Sketchbook Pages: Hope is a thing with feathers

Originally uploaded by - jaye -
My friend Sarah over at Skneposterous found out about the Sketchbook Project 2011 last October, and along with a few friends, we decided to try it.

We turned our books in in January, after scanning the pages in for posterity's sake. After spending so much time with the little moleskine, it was very hard to put the book in the mail, but I am excited to see it on tour, beginning in March. If it comes to a city near you, I hope you can go see the collection because so many of the artists involved, who I've begun following via twitter, facebook, and google reader, have shown so much delightful wit, delicious talent, and awe-inspiring insight that my life is deeply enriched by them.

Sketchbooks are ways of capturing our thoughts as we go along...More often than not, my sketchbooks remain incomplete. The get stuck on shelves, or I find a new one that is much cooler and will magically make me sketch more if I skip the old one and begin using a new one.

So I began sketching. In 2 months I completed more sketching than I had done in the last three years. Some of it was crummy; some of it was quickly done, and some of it was unplanned and didn't work out the way I expected. Some of it was simply the work of putting pencil to page and perhaps not even knowing where it would go until I had something--anything to work with.
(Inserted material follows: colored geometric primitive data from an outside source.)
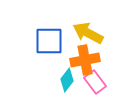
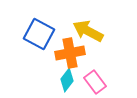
yellow arrow: moved 2 px up
blue square: moved 10 px left, 7 px up; rotated 28 degrees clockwise
orange cross: moved 15 px left, 7 px up
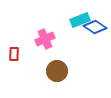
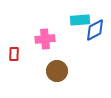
cyan rectangle: rotated 18 degrees clockwise
blue diamond: moved 3 px down; rotated 60 degrees counterclockwise
pink cross: rotated 18 degrees clockwise
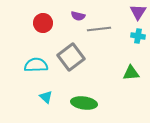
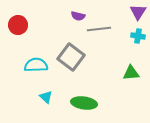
red circle: moved 25 px left, 2 px down
gray square: rotated 16 degrees counterclockwise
The idea of the hummingbird came from my friend Beth, who gave me a book of Audubon's illustrations this year; I was tumbling around ideas of hope with ideas of brokenness and something about not being able to carry on for a time....and this series of sketches involving a hummingbird who does not fly came about. I just started with pencil, since that felt simple and less intimidating to begin with. The victorian dirigible, I think, came from Sarah's sketchbook with dirigible's and submersibles, but I liked  the idea of the bird flying not under its own power. The ship's name, 'Hope', got me thinking about Emily Dickinson's poem, and I explored that in later pages.

Though the different illustrations are scattered throughout the book, I thought I'd discuss them in the context of the similar storylines together.